Der Mann musste allerdings selbst die Hälfte des Unfall­schadens tragen – die Richter des Oberlan­des­ge­richts (OLG) Brandenburg sahen in seinem Verhalten einen Grund für eine Mithaftung (Entscheidung vom 14. Juli 2016, AZ: 12 U 121/15). Es lag kein triftiger Grund für seine geringe Geschwin­digkeit vor. Den Richtern leuchtete nicht ein, wie jemand von 120 auf 38 km/h abbremsen kann, wenn er nur sachte und mäßig abbremst, weil ein Transporter vor ihm einschert. Bei einer solchen Verrin­gerung hätte es ein abruptes Abbremsen geben müssen.

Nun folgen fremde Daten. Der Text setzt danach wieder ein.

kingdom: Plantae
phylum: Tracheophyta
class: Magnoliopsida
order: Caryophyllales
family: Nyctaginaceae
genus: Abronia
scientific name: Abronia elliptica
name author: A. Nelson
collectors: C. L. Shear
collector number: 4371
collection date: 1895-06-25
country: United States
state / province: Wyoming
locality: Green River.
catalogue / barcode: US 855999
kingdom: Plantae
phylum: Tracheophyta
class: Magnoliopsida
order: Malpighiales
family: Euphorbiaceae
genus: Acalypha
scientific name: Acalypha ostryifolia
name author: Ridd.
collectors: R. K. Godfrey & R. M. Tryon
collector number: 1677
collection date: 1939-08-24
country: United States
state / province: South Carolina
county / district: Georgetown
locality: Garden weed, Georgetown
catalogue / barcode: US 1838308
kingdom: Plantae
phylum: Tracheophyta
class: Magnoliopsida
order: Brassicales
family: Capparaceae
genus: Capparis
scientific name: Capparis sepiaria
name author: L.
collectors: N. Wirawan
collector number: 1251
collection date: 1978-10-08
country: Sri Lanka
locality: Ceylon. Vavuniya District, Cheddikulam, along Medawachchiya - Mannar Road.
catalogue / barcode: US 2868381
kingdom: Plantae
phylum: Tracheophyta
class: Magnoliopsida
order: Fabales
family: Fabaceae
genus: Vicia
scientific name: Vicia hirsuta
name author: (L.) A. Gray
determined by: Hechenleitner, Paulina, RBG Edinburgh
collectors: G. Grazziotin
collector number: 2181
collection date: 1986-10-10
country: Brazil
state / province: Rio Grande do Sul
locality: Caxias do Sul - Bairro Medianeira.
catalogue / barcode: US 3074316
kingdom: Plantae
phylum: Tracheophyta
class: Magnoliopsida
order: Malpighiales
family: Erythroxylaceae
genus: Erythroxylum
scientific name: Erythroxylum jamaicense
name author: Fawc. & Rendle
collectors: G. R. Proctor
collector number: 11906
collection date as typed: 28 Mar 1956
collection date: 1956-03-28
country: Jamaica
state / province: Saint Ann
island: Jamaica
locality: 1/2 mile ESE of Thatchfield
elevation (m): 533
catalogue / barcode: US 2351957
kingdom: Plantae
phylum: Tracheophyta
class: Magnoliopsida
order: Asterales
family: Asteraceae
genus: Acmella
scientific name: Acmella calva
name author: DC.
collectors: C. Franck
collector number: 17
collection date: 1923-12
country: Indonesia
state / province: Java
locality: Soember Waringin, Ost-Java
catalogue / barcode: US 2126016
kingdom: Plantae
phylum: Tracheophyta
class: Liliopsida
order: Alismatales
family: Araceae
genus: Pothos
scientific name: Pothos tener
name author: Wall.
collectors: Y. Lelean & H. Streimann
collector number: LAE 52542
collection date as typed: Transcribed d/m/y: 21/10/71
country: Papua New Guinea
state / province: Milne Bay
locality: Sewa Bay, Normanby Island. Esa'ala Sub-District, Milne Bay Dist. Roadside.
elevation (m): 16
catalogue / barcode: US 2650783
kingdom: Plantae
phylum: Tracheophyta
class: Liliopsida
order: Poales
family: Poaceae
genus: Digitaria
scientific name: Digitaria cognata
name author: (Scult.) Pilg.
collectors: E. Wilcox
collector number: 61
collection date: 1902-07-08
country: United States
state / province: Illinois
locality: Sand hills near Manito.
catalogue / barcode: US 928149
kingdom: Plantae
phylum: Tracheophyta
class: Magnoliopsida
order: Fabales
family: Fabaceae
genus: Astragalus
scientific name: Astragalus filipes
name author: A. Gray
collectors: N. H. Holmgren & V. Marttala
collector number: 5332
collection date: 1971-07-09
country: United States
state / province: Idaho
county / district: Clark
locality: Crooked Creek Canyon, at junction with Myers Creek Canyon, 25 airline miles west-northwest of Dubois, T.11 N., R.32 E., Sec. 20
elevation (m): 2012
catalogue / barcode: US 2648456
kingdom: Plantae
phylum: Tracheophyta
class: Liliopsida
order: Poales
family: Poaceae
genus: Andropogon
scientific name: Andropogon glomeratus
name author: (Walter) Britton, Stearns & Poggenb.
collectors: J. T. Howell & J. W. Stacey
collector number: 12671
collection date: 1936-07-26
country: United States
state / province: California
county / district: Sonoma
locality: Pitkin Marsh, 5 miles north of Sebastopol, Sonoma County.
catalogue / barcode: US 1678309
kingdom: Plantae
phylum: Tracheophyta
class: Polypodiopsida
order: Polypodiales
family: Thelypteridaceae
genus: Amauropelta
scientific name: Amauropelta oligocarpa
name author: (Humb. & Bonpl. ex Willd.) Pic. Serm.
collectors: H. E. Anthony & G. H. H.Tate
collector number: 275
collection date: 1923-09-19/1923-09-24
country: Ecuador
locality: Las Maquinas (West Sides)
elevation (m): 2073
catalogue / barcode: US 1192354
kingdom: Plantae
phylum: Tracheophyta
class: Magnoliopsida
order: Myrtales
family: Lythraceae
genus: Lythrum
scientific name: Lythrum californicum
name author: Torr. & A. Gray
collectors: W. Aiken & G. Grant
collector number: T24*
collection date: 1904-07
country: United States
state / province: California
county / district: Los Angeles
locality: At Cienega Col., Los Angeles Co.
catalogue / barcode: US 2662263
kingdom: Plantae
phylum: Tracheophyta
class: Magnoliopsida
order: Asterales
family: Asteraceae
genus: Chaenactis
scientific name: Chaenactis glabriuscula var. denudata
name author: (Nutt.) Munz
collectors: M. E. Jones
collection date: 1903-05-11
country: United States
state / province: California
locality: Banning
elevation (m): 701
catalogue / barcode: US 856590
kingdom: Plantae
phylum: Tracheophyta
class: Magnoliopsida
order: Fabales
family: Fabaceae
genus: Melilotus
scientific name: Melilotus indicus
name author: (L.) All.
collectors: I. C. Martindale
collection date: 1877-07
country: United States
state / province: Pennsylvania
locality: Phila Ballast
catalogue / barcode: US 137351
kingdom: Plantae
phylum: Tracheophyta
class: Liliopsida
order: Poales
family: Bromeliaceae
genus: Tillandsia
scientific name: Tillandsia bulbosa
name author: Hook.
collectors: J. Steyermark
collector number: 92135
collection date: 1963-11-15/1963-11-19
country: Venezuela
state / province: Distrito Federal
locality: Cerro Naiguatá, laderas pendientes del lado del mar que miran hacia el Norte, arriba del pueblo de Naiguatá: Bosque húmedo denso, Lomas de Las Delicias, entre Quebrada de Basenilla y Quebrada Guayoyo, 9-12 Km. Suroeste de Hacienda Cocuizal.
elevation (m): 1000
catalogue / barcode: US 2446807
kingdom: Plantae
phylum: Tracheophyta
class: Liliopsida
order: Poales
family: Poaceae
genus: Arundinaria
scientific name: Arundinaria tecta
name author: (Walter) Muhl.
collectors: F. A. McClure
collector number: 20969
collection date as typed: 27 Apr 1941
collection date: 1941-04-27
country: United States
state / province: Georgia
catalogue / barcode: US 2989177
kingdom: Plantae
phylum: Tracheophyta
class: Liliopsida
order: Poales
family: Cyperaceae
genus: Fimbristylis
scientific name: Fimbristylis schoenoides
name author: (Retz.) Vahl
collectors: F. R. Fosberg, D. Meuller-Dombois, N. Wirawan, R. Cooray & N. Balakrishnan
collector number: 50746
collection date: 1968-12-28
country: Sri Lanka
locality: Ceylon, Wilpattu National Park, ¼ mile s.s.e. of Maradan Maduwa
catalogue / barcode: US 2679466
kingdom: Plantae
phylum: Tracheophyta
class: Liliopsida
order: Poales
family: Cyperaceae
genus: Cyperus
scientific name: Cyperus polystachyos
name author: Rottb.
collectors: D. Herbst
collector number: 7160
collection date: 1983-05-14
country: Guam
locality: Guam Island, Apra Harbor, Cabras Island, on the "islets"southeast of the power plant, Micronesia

Grundsätzlich dürfe man nicht so langsam auf der Autobahn fahren, sofern kein triftiger Grund dafür vorliege. Auch müsste man besonders aufmerksam fahren, wenn man mit so niedriger Geschwin­digkeit auf der Autobahn unterwegs sei. Die Autobahn diene dem Schnell­verkehr, erläuterten die Richter. Andere müssten nicht grundsätzlich mit einer so niedrigen Geschwin­digkeit rechnen.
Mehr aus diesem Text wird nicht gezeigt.